_Quoted passage:_
Durweston is one of the last places in the area, if not the last, to maintain a tradition known as "shroving", a regional juvenile begging custom of obscure origin. Every Shrove Tuesday children from Durweston Primary School process around the village during the morning, calling on local people, singing songs and giving flowers. Those who are visited may also give the children bread or other tidbits to eat. One suggestion for the tradition's origin is that it is a survival of a medieval dole, though it was unrecorded in the region before the end of the 18th century. By the 1950s it continued in only a few places, and only survives at Durweston due to a bequest in 1925.

The shroving chant which was repeated at each door in the expectation of a gift of confectionary:

"We be come a shroving

For a piece of truckle-cheese

Or a piece of bacon

Of your own making

So light the fire and het the pan

For we be come a shroving"

For many generations the people who live in Durweston have sung a collection of carols unique to their village, now known as the Durweston Carols. These were probably composed between 1750–1850, and form part of a forgotten repertory from English parish churches. These came to be known as 'gallery carols' because they were often performed by groups of voices and instruments in the west gallery of country parish churches and, until 1877, there was a gallery in Durweston Church. During the Christmas period of 2009, residents of the village and the surrounding area gathered to record and document the Durweston Carols.

==Media==
Durweston has its own monthly village magazine "Durweston News", as well as a bi-monthly Christian "Benefice Magazine" shared with the neighbouring parishes of Stourpaine, Pimperne and Bryanston.

==Miscellaneous==
A coastal minesweeper called HMS Durweston was launched at the Dorset Yacht Company’s Hamworthy yard on 18 August 1955.

_Questions:_
1. Reproduce the section of the Durweston passage starting at "Durweston is one" and ending at "bequest in 1925.".
2. For each statement, say yes or no based on the Durweston passage, and quote the words that decide it. (a) Shroving survives at Durweston because of a bequest made in 1925. (b) Durweston Church had a gallery until 1900. (c) The Benefice Magazine comes out every month.
The lines that come next are separate material with no connection to the Durweston passage.

_Data section:_
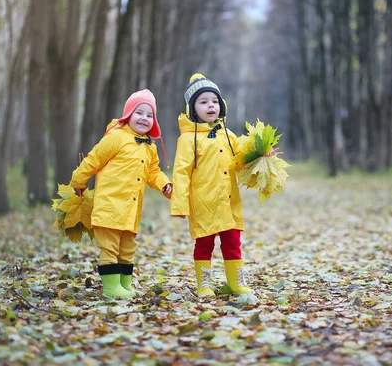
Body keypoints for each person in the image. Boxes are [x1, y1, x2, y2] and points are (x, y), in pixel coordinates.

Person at [171, 73, 280, 298]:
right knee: (204, 244)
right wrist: (180, 205)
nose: (210, 106)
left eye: (214, 101)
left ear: (221, 106)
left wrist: (263, 157)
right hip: (204, 202)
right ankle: (204, 284)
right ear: (193, 109)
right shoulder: (188, 139)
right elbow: (181, 173)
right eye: (203, 102)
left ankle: (235, 282)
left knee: (232, 242)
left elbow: (241, 161)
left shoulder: (228, 135)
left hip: (229, 202)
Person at [70, 89, 172, 300]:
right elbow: (93, 160)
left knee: (127, 249)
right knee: (110, 248)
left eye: (149, 115)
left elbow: (153, 171)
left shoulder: (150, 146)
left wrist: (164, 184)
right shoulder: (116, 137)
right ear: (128, 115)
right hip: (109, 205)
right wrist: (78, 181)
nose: (144, 118)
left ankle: (125, 285)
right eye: (139, 113)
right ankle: (111, 288)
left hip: (131, 209)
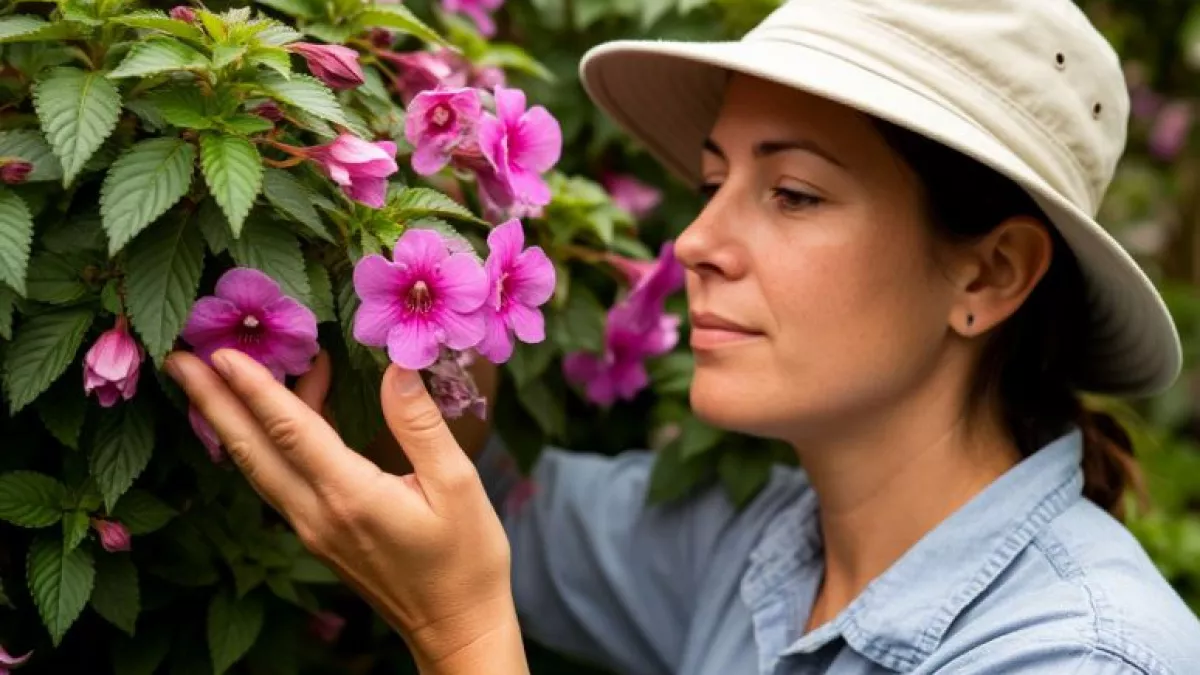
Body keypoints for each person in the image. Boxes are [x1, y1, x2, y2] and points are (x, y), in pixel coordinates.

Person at [163, 0, 1200, 673]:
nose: (697, 241)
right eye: (712, 184)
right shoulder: (757, 544)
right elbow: (490, 511)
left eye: (792, 193)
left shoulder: (1084, 655)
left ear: (988, 273)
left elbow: (467, 579)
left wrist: (463, 637)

_Responses:_
1.
Durweston is one of the last places in the area, if not the last, to maintain a tradition known as "shroving", a regional juvenile begging custom of obscure origin. Every Shrove Tuesday children from Durweston Primary School process around the village during the morning, calling on local people, singing songs and giving flowers. Those who are visited may also give the children bread or other tidbits to eat. One suggestion for the tradition's origin is that it is a survival of a medieval dole, though it was unrecorded in the region before the end of the 18th century. By the 1950s it continued in only a few places, and only survives at Durweston due to a bequest in 1925.

2.
(a) Yes: "only survives at Durweston due to a bequest in 1925"
(b) No: "until 1877, there was a gallery in Durweston Church"
(c) No: "a bi-monthly Christian "Benefice Magazine""